Leap in Quantum Physics Made Prof. Yunfei Pu and Prof. Luming Duan’s Group

Technology / Press Release February 13, 2025

The research group led by Prof. Yunfei Pu and Prof. Luming Duan from Tsinghua’s Institute for Interdisciplinary Information Sciences has recently achieved multiplexing-enhanced generation of heralded atom-photon quantum entanglement over a 12 km fiber with a cold atom quantum repeater node. This work breaks several world records for metropolitan-scale (>10 km) quantum network, including: 1. The distribution rate of heralded atom-photon quantum entanglement over metropolitan distance (1.95 kHz); 2. The ratio of atom-photon entanglement generation rate to the quantum memory decoherence rate for metropolitan-scale fiber (also known as “link efficiency", reaching 0.46 in this work); 3. The enhancement factor of entangling rate through multiplexing (280 modes, 140-fold enhancement). The findings were published in Nature Communications, with the title "Fast delivery of heralded atom-photon quantum correlation over 12 km fiber through multiplexing enhancement."

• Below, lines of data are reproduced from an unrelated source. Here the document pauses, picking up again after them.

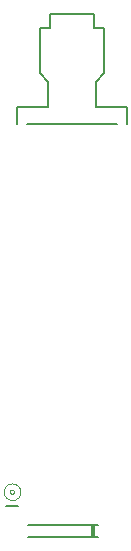
<source format=gto>
G75*
G70*
%OFA0B0*%
%FSLAX24Y24*%
%IPPOS*%
%LPD*%
%AMOC8*
5,1,8,0,0,1.08239X$1,22.5*
%
%ADD10C,0.0080*%
%ADD11C,0.0040*%
%ADD12R,0.0157X0.0394*%
D10*
X002790Y001561D02*
X003184Y001561D01*
X003506Y000930D02*
X005868Y000930D01*
X005868Y000536D02*
X003506Y000536D01*
X003471Y014282D02*
X006502Y014282D01*
X006817Y014282D02*
X006817Y014853D01*
X005774Y014853D01*
X005774Y015700D01*
X006069Y015995D01*
X006069Y017491D01*
X005735Y017491D01*
X005735Y017954D01*
X004239Y017954D01*
X004239Y017491D01*
X003904Y017491D01*
X003904Y015995D01*
X004199Y015700D01*
X004199Y014853D01*
X003156Y014853D01*
X003156Y014282D01*
D11*
X002918Y002033D02*
X002920Y002049D01*
X002925Y002064D01*
X002934Y002077D01*
X002946Y002088D01*
X002960Y002096D01*
X002975Y002101D01*
X002991Y002102D01*
X003007Y002099D01*
X003021Y002093D01*
X003034Y002083D01*
X003045Y002071D01*
X003052Y002057D01*
X003056Y002041D01*
X003056Y002025D01*
X003052Y002009D01*
X003045Y001995D01*
X003034Y001983D01*
X003022Y001973D01*
X003007Y001967D01*
X002991Y001964D01*
X002975Y001965D01*
X002960Y001970D01*
X002946Y001978D01*
X002934Y001989D01*
X002925Y002002D01*
X002920Y002017D01*
X002918Y002033D01*
X002711Y002033D02*
X002713Y002066D01*
X002719Y002098D01*
X002728Y002129D01*
X002741Y002159D01*
X002758Y002187D01*
X002778Y002213D01*
X002801Y002237D01*
X002826Y002257D01*
X002854Y002275D01*
X002883Y002289D01*
X002914Y002299D01*
X002946Y002306D01*
X002979Y002309D01*
X003012Y002308D01*
X003044Y002303D01*
X003075Y002294D01*
X003106Y002282D01*
X003134Y002266D01*
X003161Y002247D01*
X003185Y002225D01*
X003206Y002200D01*
X003225Y002173D01*
X003240Y002144D01*
X003251Y002114D01*
X003259Y002082D01*
X003263Y002049D01*
X003263Y002017D01*
X003259Y001984D01*
X003251Y001952D01*
X003240Y001922D01*
X003225Y001893D01*
X003206Y001866D01*
X003185Y001841D01*
X003161Y001819D01*
X003134Y001800D01*
X003106Y001784D01*
X003075Y001772D01*
X003044Y001763D01*
X003012Y001758D01*
X002979Y001757D01*
X002946Y001760D01*
X002914Y001767D01*
X002883Y001777D01*
X002854Y001791D01*
X002826Y001809D01*
X002801Y001829D01*
X002778Y001853D01*
X002758Y001879D01*
X002741Y001907D01*
X002728Y001937D01*
X002719Y001968D01*
X002713Y002000D01*
X002711Y002033D01*
D12*
X005671Y000733D03*
M02*

</source>
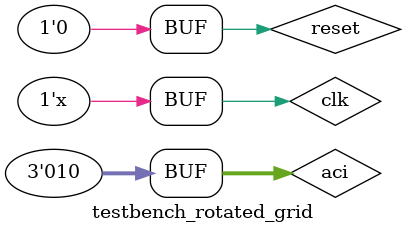
<source format=v>
`timescale 1ns / 1ps

module testbench_rotated_grid();

reg clk,reset;
reg [2:0] aci; 

rotated_grid uut(.clk(clk),.reset(reset),.aci(aci));


initial begin 
clk=1;

#50;
reset=0;

#50 aci=3'b010;
#200;

end

always #5 clk=~clk;

endmodule

</source>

Quantum networks and quantum repeaters are among the most promising approaches for implementing large-scale quantum computing, intercontinental quantum communication, global quantum internet, and ultra-high-precision quantum metrology in the future. The challenge in scaling up a quantum network lies in the rate for distributing heralded entanglement through photon interference between remote network nodes should be faster than the decoherence rate of each quantum network node (the ratio of these two rates is also known as “link efficiency"). With link efficiency larger than unity, quantum networks can be scaled up through entanglement swapping and multiple pairs (two or more) of remote quantum entanglements can be exploited for applications. Therefore, a link efficiency larger than 1 is a threshold for scaling up a quantum network. Currently, achieving a link efficiency greater than 1 is only possible in laboratory-scale quantum networks (with fiber lengths of approximately 10 meters). For metropolitan-scale quantum networks (fiber lengths greater than 10 km), the long time required for a single entangling attempt (on the order of hundreds of microseconds) due to the travel time of light in long fibers greatly limits the success rate of long-distance entanglement generation. As a result, the link efficiency for remote entanglement generation in a metropolitan-scale quantum networks is still less than 0.01 in any physical platform to date.

In this work, the research group led by Prof. Yunfei Pu and Prof. Luming Duan exploits time-bin multiplexing of totally 280 DLCZ quantum memory modes (70 independently addressable memory cells and 4 different angular modes) to fully fill the 12 km fiber. With this protocol, the time required for a single entanglement attempt was reduced from 120 microseconds to 850 nanoseconds, which increases the attempting rate by 140 times and enables fast distribution of remote atom-photon quantum correlation. The link efficiency reaches the world's best of 0.46. This also marks the first time that the link efficiency of metropolitan-scale quantum networks can reach the order of magnitude of unity. Notably, if two such quantum repeater nodes are entangled via single-photon interference in the future, the link efficiency can reach 0.92, potentially reaching the scaling threshold for metropolitan quantum networks and making future multi-node (more than 2) quantum network possible.

Additionally, via feedback on the arrival time of the heralding signals, this work can identity the corresponding memory cell and angular mode which has been excited, and perform readout operations on the entangled memory mode on demand. This ability for addressing and on-demand readout is an essential requirement for future quantum repeaters, but was rarely achieved in previous experiments due to the difficulty in the realization.

The co-first authors of this paper are IIIS postdoc Sheng Zhang , associate researcher at Peking University, and IIIS PhD student Jixuan Shi. The corresponding authors are IIIS Professor Luming Duan and IIIS Assistant Professor Yunfei Pu. Other co-authors include IIIS undergraduate student Yibo Liang, IIIS PhD student Yuedong Sun, and IIIS Assistant Professor Yukai Wu.

This work was supported by Science and Technology Innovation 2030, Tsinghua University Initiative Scientific Research Program, the Ministry of Education of China, Tsinghua University Dushi program, the start-up fund from Tsinghua University, and National Key Research and Development Program of China.